Brief 1: Using the Navratilova article, decide whether each statement agrees with it. Answer yes or no and quote the deciding words. (a) Navratilova withdrew from the French Open. (b) Graf beat Navratilova in three consecutive Wimbledon finals. (c) As a child, Navratilova practiced serve and volley against a wall.
Brief 2: Summarize the Navratilova article in two sentences.
Brief 3: Duplicate the passage of the Navratilova article starting at "Wimbledon meant even" and ending at "Czechoslovakia in 1986.".

Exercise passage:
# # # #

Wimbledon finally embraced Martina Navratilova during her last hurrah | Tumaini Carayol

Steffi Graf was dominant and Monica Seles was emerging, but in 1990 SW19’s greatest champion won the final grand slam of her illustrious singles career and the hearts of the crowd

As the 1989 season rounded into May, the best female players in the world descended on Roland Garros in distinct moments of their careers. Chris Evert was touring the world as a professional for one last time. Steffi Graf was eviscerating everything in view, having bullied her rivals to six successive slam victories. Others, such as Arantxa Sánchez Vicario and Monica Seles, stood eagerly on the periphery as they awaited their time in the spotlight.

One person was missing. A few weeks earlier, Martina Navratilova had lost on the green clay of Amelia Island in Florida and she departed the court burned out and wondering about what remained of her career. She decided the resolution was to recuse herself from the French Open. At 32, her priorities had shifted and only one remained – she would do everything in her power to win her ninth Wimbledon singles title.

“Martina’s funny about numbers,” says Mary Carillo, a prominent broadcaster and close friend of Navratilova. “She loved the number nine. She wanted to get to 18 [total slams], double nine, and I do believe she knew she could win a couple more Wimbledons. That’s what kept her around. This was her surface.”

It – grass – had been her surface for six straight years between 1982 and 1987, but the end of the 80s were a time of change. One vicious forehand at a time, Graf had broken down the dominance of Navratilova and Evert. She ended the decade with two consecutive wins over Navratilova in Wimbledon finals, both punctuated with fleeting 6-1 final sets. All concepts of invincibility shattered.

“There came a point where her serve wasn’t as potent,” says Carillo. “She couldn’t get as tight to the net. She continued to dominate doubles – she never lost her ‘hands’ – but getting to the net? When you’ve lost half a step, when the first volley you make is from the laces of your shoes instead of from your hip, that’s the kind of stuff that is the tell when you play somebody as quick and as alert as Graf.”

Her will was something else. She had revealed after her win over Graf in the 1987 final that nine was indeed her lucky number and as Graf responded by continually blocking her from her destiny, Navratilova was only bolstered in her belief there was more to come: “Am I insatiable? Yes!” she told Sports Illustrated. “Wimbledon is like a drug. Once you win it, you’ve just got to do it again.”

Wimbledon meant even more than that to her. Carillo only realised the depth of her reverence for the event as Navratilova guided her around her old courts in Revnice, near Prague, for a television feature during Navratilova’s dramatic return to her old home for the United States’ Fed Cup tie against Czechoslovakia in 1986.

“She showed me the backboard that she used to practise on when she was a little kid and she said: ‘I serve and volleyed against this.’ I said: ‘Wait, you what?’ She served and volleyed against a wall. She said: ‘That’s why my hands are so quick.’” Carillo then laughed. “She clearly always had an idea of Wimbledon in her mind.”

# # # #

Data shown:
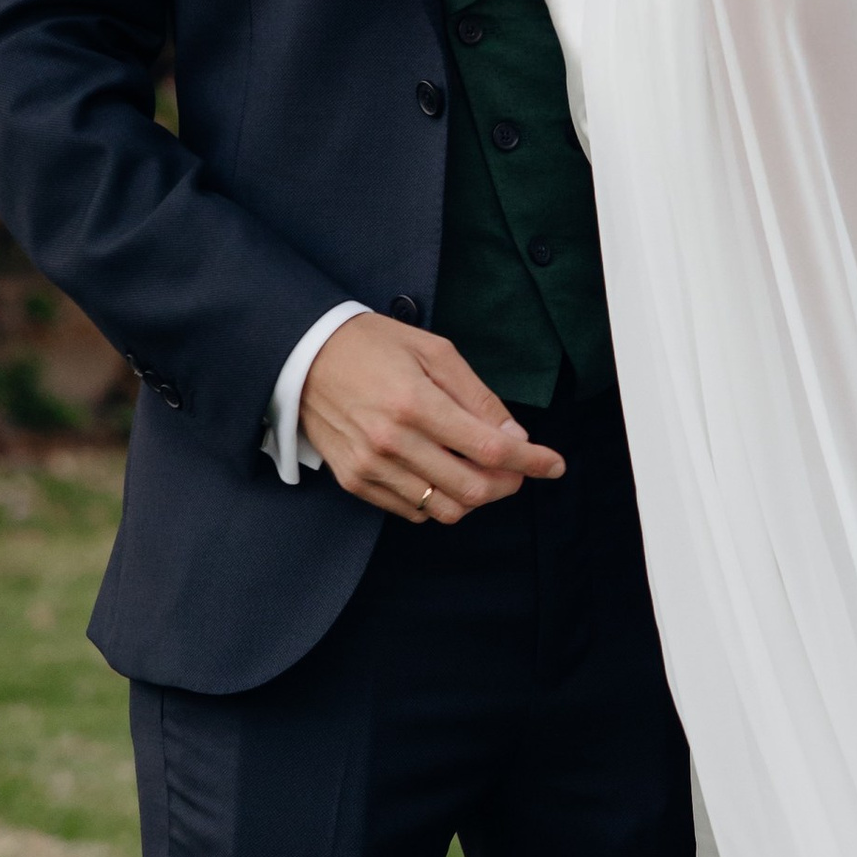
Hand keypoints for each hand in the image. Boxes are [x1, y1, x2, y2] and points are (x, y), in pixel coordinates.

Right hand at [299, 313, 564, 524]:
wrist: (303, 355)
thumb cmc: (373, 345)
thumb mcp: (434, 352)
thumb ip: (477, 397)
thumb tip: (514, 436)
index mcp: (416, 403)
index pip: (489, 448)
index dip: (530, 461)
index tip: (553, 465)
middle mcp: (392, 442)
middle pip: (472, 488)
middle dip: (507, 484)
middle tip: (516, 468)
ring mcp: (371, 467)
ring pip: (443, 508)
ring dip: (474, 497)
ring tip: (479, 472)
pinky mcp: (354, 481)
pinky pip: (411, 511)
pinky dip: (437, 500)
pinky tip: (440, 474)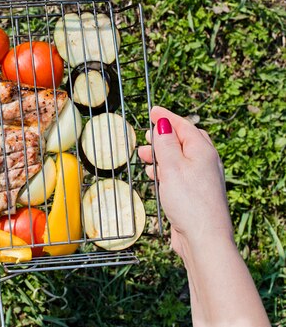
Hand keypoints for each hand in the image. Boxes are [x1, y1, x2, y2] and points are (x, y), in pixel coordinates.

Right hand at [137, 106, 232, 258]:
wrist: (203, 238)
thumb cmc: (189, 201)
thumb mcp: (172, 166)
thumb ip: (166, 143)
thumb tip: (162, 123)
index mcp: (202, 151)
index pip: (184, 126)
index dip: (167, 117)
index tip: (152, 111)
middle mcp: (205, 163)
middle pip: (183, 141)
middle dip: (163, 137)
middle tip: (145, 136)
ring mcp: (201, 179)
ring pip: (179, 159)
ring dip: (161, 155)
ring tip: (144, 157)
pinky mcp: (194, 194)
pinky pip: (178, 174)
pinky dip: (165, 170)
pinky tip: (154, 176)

# # # #

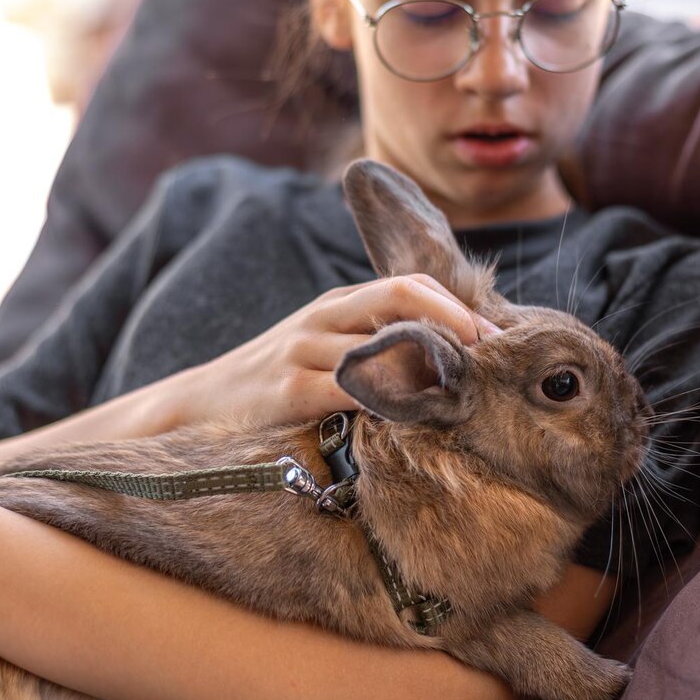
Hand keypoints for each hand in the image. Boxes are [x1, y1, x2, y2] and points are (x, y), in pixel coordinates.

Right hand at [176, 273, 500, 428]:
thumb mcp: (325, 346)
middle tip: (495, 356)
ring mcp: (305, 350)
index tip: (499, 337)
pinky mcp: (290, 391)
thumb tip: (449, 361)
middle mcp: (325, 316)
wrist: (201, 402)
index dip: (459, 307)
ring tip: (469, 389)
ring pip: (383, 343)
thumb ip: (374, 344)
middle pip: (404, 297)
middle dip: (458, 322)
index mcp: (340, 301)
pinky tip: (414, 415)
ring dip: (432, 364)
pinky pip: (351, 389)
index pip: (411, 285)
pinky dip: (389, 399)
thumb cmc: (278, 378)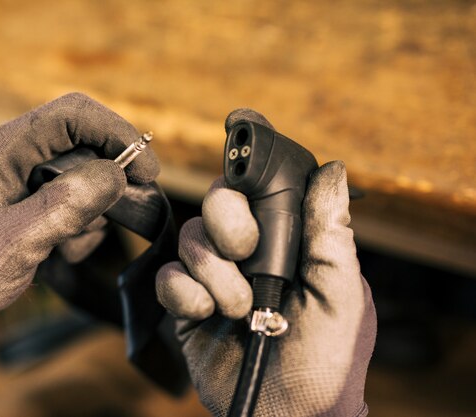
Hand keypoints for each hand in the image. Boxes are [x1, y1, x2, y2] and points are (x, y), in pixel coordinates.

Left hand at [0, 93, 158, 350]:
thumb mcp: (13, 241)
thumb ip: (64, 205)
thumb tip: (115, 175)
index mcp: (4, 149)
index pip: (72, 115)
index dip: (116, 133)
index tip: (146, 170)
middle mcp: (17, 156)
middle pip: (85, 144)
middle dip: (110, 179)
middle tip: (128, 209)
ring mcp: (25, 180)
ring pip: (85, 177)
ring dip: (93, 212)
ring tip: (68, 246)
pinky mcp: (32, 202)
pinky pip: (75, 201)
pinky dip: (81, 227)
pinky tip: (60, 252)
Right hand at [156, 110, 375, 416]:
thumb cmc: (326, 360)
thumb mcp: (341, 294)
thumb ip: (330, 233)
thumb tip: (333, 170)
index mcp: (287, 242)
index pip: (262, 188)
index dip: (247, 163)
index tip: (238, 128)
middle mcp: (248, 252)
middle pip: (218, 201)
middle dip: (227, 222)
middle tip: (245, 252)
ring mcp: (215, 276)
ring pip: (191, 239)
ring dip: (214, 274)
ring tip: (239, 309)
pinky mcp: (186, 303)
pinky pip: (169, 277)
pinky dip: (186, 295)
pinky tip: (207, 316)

# # # #

Worked solution 1:
(a) Yes: "She decided the resolution was to recuse herself from the French Open."
(b) No: "She ended the decade with two consecutive wins over Navratilova in Wimbledon finals"
(c) Yes: "She served and volleyed against a wall."

Worked solution 2: In 1989, after a loss at Amelia Island left her burned out, the 32-year-old Navratilova skipped the French Open and set her sights on a ninth Wimbledon singles title. Graf had beaten her in two straight Wimbledon finals and her serve and net play had slipped, but her will stayed strong, and Carillo recalls that she practiced serve and volley against a backboard as a child.

Worked solution 3:
Wimbledon meant even more than that to her. Carillo only realised the depth of her reverence for the event as Navratilova guided her around her old courts in Revnice, near Prague, for a television feature during Navratilova’s dramatic return to her old home for the United States’ Fed Cup tie against Czechoslovakia in 1986.